(RECORDS FOR THIS TASK Opens)
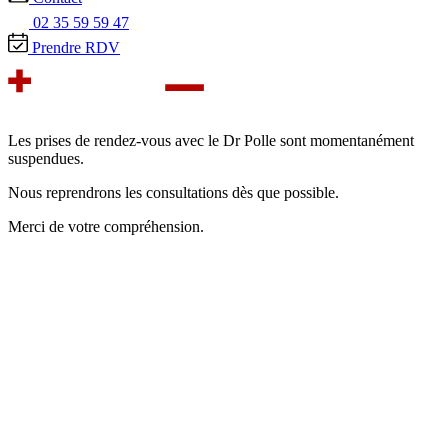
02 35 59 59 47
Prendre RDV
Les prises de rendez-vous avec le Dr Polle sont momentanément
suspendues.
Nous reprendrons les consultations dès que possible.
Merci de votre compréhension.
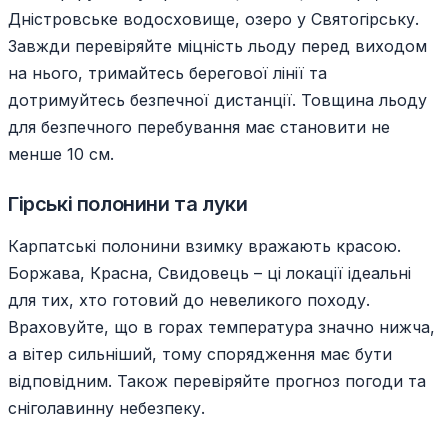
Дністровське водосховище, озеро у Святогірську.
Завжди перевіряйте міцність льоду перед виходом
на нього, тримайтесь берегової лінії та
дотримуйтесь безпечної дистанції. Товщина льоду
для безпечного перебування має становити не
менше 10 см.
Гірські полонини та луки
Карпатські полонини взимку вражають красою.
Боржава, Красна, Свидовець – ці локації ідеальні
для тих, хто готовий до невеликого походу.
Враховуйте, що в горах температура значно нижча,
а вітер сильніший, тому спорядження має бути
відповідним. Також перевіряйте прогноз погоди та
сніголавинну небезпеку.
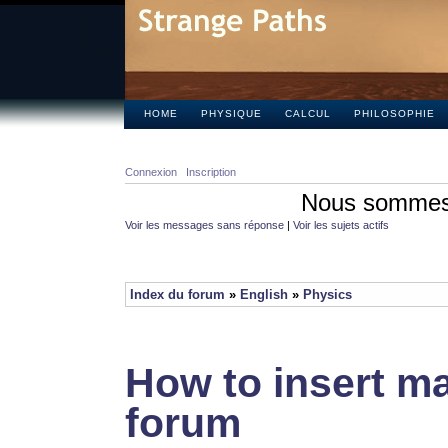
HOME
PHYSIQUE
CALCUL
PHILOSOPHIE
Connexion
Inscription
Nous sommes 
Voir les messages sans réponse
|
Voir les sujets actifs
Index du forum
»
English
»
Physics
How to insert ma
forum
(RECORDS FOR THIS TASK Closes)
(RECORDS FOR THIS TASK Opens)
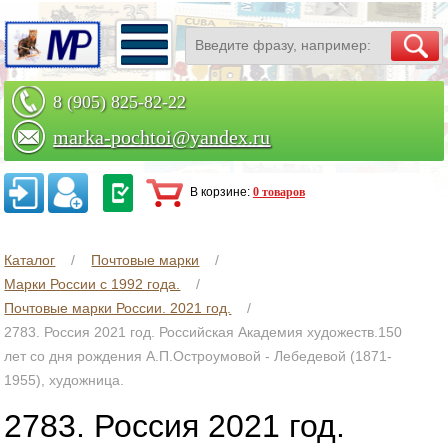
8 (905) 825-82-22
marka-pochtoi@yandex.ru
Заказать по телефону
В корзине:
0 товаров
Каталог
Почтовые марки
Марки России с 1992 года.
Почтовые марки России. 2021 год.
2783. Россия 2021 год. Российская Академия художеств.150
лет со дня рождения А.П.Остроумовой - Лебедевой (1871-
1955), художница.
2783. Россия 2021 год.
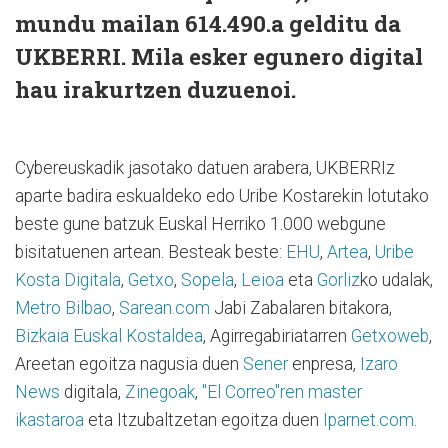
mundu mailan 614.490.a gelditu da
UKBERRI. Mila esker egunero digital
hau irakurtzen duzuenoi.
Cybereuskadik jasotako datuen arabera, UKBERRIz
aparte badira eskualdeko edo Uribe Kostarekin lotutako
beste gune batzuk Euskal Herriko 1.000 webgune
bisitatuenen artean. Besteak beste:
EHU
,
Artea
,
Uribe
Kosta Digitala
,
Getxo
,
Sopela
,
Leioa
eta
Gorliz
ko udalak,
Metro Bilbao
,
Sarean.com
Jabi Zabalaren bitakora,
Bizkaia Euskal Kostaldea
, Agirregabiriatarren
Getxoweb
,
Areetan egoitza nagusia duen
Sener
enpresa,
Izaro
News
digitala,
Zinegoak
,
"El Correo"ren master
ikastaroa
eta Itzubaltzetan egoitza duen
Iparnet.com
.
(RECORDS FOR THIS TASK Closes)
BRIEF: Repeat the lines of the data word for word, starting with the line that contains "02 35 59 59 47" and ending with the line that contains "сніголавинну небезпеку.", both included. Leave the pictures out of your answer.

TASK SOLUTION:
02 35 59 59 47
Prendre RDV
Les prises de rendez-vous avec le Dr Polle sont momentanément
suspendues.
Nous reprendrons les consultations dès que possible.
Merci de votre compréhension.
Дністровське водосховище, озеро у Святогірську.
Завжди перевіряйте міцність льоду перед виходом
на нього, тримайтесь берегової лінії та
дотримуйтесь безпечної дистанції. Товщина льоду
для безпечного перебування має становити не
менше 10 см.
Гірські полонини та луки
Карпатські полонини взимку вражають красою.
Боржава, Красна, Свидовець – ці локації ідеальні
для тих, хто готовий до невеликого походу.
Враховуйте, що в горах температура значно нижча,
а вітер сильніший, тому спорядження має бути
відповідним. Також перевіряйте прогноз погоди та
сніголавинну небезпеку.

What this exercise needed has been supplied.